Work required: Where a line of the listing below includes the word "linecap", reproduce that line.

Exercise materials:
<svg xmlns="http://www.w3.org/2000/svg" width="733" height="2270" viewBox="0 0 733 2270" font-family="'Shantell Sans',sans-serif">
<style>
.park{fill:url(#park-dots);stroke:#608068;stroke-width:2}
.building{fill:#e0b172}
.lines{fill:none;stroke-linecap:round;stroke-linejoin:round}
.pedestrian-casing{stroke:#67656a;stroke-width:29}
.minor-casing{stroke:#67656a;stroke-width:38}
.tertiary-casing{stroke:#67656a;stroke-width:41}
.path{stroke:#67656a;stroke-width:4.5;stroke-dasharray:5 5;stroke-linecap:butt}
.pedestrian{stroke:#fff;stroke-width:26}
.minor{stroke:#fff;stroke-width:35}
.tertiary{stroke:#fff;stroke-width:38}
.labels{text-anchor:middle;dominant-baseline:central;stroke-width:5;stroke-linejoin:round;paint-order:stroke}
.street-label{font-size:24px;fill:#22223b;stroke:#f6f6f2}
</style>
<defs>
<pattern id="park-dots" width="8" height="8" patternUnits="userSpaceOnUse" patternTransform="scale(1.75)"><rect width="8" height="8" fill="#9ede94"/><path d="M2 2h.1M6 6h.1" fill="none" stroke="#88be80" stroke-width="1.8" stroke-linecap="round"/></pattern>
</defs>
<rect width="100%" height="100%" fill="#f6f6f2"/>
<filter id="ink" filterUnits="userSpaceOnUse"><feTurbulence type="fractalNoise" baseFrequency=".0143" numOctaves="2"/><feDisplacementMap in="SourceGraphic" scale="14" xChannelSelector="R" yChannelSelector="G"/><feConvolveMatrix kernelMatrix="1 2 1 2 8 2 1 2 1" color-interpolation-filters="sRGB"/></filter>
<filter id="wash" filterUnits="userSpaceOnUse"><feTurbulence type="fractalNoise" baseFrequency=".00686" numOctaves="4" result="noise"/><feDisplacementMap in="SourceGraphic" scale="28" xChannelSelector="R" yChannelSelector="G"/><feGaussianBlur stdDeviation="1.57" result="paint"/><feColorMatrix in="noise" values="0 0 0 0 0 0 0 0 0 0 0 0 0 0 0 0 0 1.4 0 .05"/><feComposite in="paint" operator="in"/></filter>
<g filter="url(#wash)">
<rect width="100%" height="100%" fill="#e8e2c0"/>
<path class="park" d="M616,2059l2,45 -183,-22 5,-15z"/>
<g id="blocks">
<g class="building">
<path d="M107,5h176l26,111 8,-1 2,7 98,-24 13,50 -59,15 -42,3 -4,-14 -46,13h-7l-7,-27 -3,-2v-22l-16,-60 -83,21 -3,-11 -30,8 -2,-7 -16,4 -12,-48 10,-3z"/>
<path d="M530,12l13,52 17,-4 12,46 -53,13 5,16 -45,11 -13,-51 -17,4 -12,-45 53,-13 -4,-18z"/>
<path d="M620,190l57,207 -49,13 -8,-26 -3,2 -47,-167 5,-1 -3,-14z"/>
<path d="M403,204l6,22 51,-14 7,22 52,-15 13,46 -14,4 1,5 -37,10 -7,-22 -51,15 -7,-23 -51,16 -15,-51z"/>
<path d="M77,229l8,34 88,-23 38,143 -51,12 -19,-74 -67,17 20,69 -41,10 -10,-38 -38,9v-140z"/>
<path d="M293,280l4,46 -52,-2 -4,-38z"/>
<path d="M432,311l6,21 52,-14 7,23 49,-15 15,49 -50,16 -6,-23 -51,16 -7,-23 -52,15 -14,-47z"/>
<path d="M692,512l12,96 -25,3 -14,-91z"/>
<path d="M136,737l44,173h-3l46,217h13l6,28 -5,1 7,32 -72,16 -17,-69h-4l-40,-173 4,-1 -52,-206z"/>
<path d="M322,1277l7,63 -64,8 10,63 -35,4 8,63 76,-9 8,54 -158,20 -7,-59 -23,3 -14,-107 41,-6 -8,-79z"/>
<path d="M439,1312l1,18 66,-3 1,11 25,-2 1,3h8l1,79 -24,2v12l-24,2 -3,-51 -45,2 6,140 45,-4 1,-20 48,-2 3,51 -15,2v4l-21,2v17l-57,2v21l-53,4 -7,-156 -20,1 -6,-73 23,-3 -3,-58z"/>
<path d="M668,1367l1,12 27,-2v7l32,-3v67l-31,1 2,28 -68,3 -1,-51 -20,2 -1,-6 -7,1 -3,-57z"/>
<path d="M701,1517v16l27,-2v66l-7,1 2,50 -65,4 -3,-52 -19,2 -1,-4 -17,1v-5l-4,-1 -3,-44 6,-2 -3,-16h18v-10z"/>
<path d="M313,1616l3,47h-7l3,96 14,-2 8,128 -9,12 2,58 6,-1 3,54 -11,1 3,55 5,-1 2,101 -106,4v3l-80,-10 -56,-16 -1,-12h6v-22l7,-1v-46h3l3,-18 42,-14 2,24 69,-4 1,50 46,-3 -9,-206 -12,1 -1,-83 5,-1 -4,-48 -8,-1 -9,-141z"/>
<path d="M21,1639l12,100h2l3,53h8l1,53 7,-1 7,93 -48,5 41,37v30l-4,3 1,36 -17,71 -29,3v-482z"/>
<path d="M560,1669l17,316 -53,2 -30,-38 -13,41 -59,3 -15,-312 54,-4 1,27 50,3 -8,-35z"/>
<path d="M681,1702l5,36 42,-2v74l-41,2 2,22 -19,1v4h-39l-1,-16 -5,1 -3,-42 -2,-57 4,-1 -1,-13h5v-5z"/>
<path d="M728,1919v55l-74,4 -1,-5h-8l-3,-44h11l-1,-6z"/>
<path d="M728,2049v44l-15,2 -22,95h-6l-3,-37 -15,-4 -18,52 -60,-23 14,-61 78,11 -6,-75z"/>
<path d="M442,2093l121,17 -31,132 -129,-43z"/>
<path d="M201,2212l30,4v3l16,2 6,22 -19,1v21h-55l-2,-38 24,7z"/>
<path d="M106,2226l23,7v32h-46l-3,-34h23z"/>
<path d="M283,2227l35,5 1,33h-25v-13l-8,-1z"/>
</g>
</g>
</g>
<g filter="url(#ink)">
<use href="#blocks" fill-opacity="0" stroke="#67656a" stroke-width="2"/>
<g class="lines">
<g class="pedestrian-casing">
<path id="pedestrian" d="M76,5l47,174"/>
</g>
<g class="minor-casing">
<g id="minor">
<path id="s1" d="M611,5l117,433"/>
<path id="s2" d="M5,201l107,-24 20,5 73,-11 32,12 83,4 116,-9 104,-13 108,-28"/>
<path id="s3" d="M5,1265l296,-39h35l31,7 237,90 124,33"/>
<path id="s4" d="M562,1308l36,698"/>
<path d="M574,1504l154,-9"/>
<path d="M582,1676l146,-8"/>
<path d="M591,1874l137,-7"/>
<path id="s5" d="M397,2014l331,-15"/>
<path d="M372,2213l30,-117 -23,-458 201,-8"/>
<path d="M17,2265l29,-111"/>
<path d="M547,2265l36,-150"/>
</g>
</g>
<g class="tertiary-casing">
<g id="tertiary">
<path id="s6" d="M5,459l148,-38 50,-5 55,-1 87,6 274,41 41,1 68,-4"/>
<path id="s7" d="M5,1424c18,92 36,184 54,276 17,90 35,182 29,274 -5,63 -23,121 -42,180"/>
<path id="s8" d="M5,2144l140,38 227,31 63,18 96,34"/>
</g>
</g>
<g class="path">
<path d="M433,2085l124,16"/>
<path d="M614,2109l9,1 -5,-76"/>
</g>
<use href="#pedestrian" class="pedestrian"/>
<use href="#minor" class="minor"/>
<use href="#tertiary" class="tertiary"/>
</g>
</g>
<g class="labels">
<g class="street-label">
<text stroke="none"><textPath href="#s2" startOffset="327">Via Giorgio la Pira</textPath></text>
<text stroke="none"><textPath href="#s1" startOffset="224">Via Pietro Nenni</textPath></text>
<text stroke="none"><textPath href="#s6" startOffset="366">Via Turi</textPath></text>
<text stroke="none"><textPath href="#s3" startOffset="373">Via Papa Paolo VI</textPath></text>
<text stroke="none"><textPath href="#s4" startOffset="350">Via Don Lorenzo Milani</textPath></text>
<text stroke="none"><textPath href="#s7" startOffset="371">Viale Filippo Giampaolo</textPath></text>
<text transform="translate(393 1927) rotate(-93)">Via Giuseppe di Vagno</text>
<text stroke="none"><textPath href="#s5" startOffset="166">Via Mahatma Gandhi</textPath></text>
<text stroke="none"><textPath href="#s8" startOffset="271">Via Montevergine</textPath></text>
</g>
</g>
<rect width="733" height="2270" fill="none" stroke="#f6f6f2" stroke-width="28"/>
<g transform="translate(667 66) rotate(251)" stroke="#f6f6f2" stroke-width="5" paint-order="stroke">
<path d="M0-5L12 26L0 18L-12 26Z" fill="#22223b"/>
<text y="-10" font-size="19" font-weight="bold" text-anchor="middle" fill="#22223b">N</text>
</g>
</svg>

Your solution:
.lines{fill:none;stroke-linecap:round;stroke-linejoin:round}
.path{stroke:#67656a;stroke-width:4.5;stroke-dasharray:5 5;stroke-linecap:butt}
<pattern id="park-dots" width="8" height="8" patternUnits="userSpaceOnUse" patternTransform="scale(1.75)"><rect width="8" height="8" fill="#9ede94"/><path d="M2 2h.1M6 6h.1" fill="none" stroke="#88be80" stroke-width="1.8" stroke-linecap="round"/></pattern>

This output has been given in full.